Fixed-point Simulation
For hardware implementation, it is important to decide an optimal word-length of messages since there are a tradeoff between hardware cost and bit-error-rate (BER) performance. Fig. 8 shows the fixed-point simulation results of our decoder for various word-lengths of messages. In the fixed-point simulation, code length 2304 and code rate 1/2 was chosen and the maximum number of iteration was fixed to 8. As shown in Fig. 8 , the BER performance is very poor when the word-length of integer part is less than 5 bits, and the BER performance has trivial difference for the word-lengths of integer part greater than 5 bits. Based on this analysis, word-length of 8 bits (5 bits for integer part and 3 bits for fractional part) was chosen for our LDPC decoder. Fig. 9 shows the fixed-point simulation results for various code lengths and code rates with maximum iteration set to 8.
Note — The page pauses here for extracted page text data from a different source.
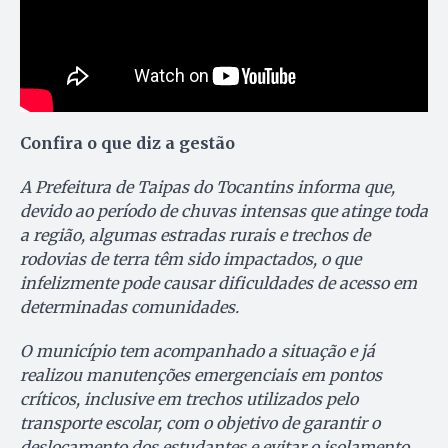
Confira o que diz a gestão
A Prefeitura de Taipas do Tocantins informa que,
devido ao período de chuvas intensas que atinge toda
a região, algumas estradas rurais e trechos de
rodovias de terra têm sido impactados, o que
infelizmente pode causar dificuldades de acesso em
determinadas comunidades.
O município tem acompanhado a situação e já
realizou manutenções emergenciais em pontos
críticos, inclusive em trechos utilizados pelo
transporte escolar, com o objetivo de garantir o
deslocamento dos estudantes e evitar o isolamento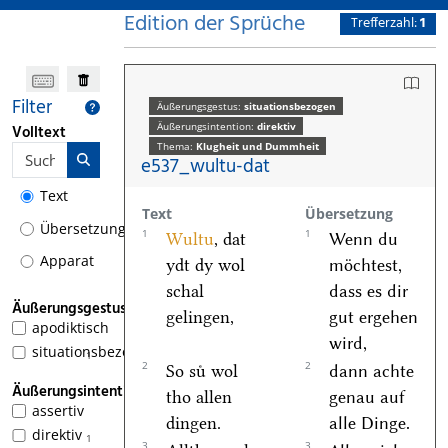
Edition der Sprüche
Trefferzahl:
1
Filter
Äußerungsgestus:
situationsbezogen
Äußerungsintention:
direktiv
Volltext
Thema:
Klugheit und Dummheit
e537_wultu-dat
Text
Text
Übersetzung
Übersetzung
1
1
Wultu
, dat
Wenn du
Apparat
ydt dy wol
möchtest,
schal
dass es dir
Äußerungsgestus
gelingen,
gut ergehen
apodiktisch
wird,
situationsbezogen
1
2
2
So suͤ wol
dann achte
Äußerungsintention
tho allen
genau auf
assertiv
dingen.
alle Dinge.
direktiv
1
3
3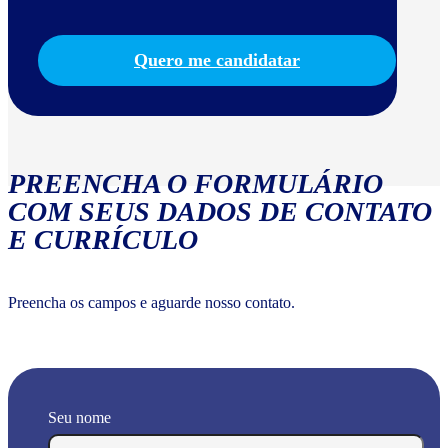
Quero me candidatar
PREENCHA O FORMULÁRIO
COM SEUS DADOS DE CONTATO
E CURRÍCULO
Preencha os campos e aguarde nosso contato.
Seu nome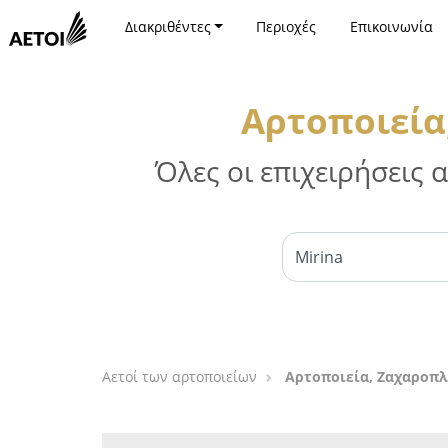
Διακριθέντες
Περιοχές
Επικοινωνία
Αρτοποιεία
Όλες οι επιχειρήσεις
Αετοί των αρτοποιείων
Αρτοποιεία, Ζαχαροπλ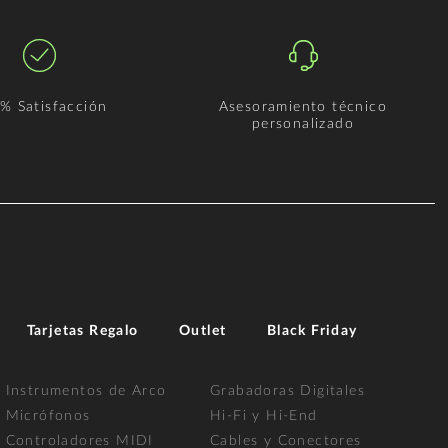
% Satisfacción
Asesoramiento técnico
personalizado
Tarjetas Regalo
Outlet
Black Friday
Instrumentos de Arco
Grabadoras Digitales
Micrófonos
Hi-Fi y Hi-End
Controladores MIDI
Cables y Conectores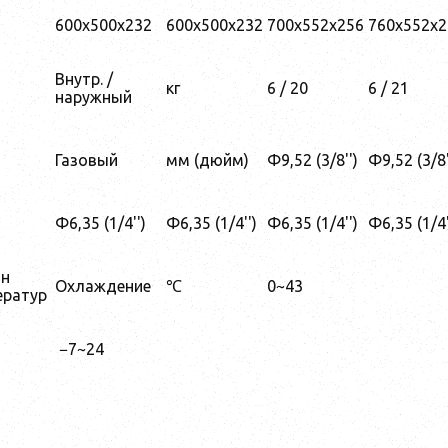
600x500x232
600x500x232
700x552x256
760x552x2
Внутр. /
кг
6 / 20
6 / 21
наружный
Газовый
мм (дюйм)
Φ9,52 (3/8'')
Φ9,52 (3/8'
Φ6,35 (1/4'')
Φ6,35 (1/4'')
Φ6,35 (1/4'')
Φ6,35 (1/4'
он
Охлаждение
℃
0~43
ератур
−7~24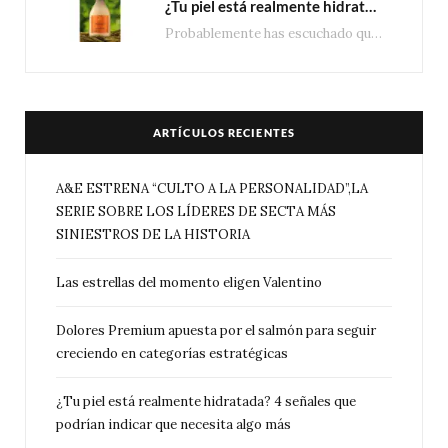
¿Tu piel está realmente hidratada? 4 señales que podrían indicar que necesita algo más
Probablemente has escuchado que el cuidado e hidratación corporal se suele asociar únicamente con una…
ARTÍCULOS RECIENTES
A&E ESTRENA “CULTO A LA PERSONALIDAD”,LA
SERIE SOBRE LOS LÍDERES DE SECTA MÁS
SINIESTROS DE LA HISTORIA
Las estrellas del momento eligen Valentino
Dolores Premium apuesta por el salmón para seguir
creciendo en categorías estratégicas
¿Tu piel está realmente hidratada? 4 señales que
podrían indicar que necesita algo más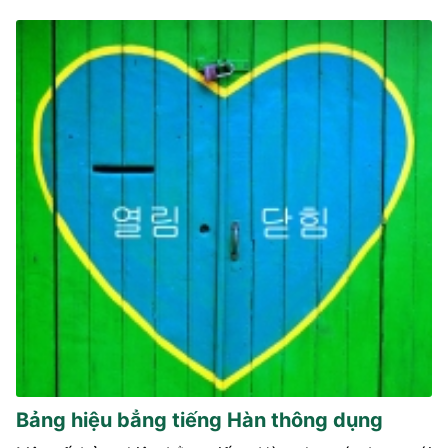
Bảng hiệu bẳng tiếng Hàn thông dụng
IV. IMPLEMENTATION RESULTS
The LDPC decoder was implemented as a synthesizable Verilog HDL model, and its decoding performance was evaluated by simulation and FPGA implementation. As shown in Fig. 10 , test vectors in the range of Eb/No= 1.5~3.0 dB with 0.3 dB step are generated and decoding performance is analyzed using Matlab. Fig. 11 shows BER performance of the decoder for code length 2,304 and code rate 1/2, which was obtained by functional simulation of Verilog HDL model with maximum iteration set to 8. Fig. 12(a) shows the setup using Xilinx XC5vx50t-1ff1136 device to verify the decoder. RS232 transceiver and wrapper modules are embedded on FPGA along with the LDPC decoder to interface with RS232 port. Test data generated by Matlab are sent to FPGA with appropriate control signals for decoding, and the decoded data obtained from FPGA are used to analyze the decoding performance. Fig. 12(b) shows a part of FPGA verification results, indicating that the decoded output from FPGA are identical with the functional simulation results, thus the designed LDPC decoder works correctly.
The decoder synthesized using a 0.18-m cell library has 380,000 gates and total 52,992 bits RAM including 18,432 bits of APP memory. Since our decoder processes one sub-matrix in a clock cycle, it requires total ((S l +1)L) clock cycles to finish one iteration, where S l denotes the number of non-zero sub-matrix in a layer and L denotes the number of layers. The estimated throughput is 164~222 Mbps at 56 MHz@1.8 V. Table 3 compares our decoder with the state-of-the-art LDPC decoders for Mobile WiMAX. Note that our decoder requires the smallest memory and comparable gate counts. 
V. CONCLUSIONS
In this paper, a multi-mode LDPC decoder supporting 19 code lengths and 6 code rates for Mobile WiMAX system is described. It adopts block-serial architecture which processes a sub-matrix of z f  z f in parallel using 96 DFUs grouped into four banks to support 114 operation modes. A novel memory reduction technique which results in a significant reduction of CN memory and HROM compared to conventional approach is also exploited. The design techniques of this paper can be applied to any other QC-LDPC code decoders including IEEE 802.11n and DVB-S2 systems.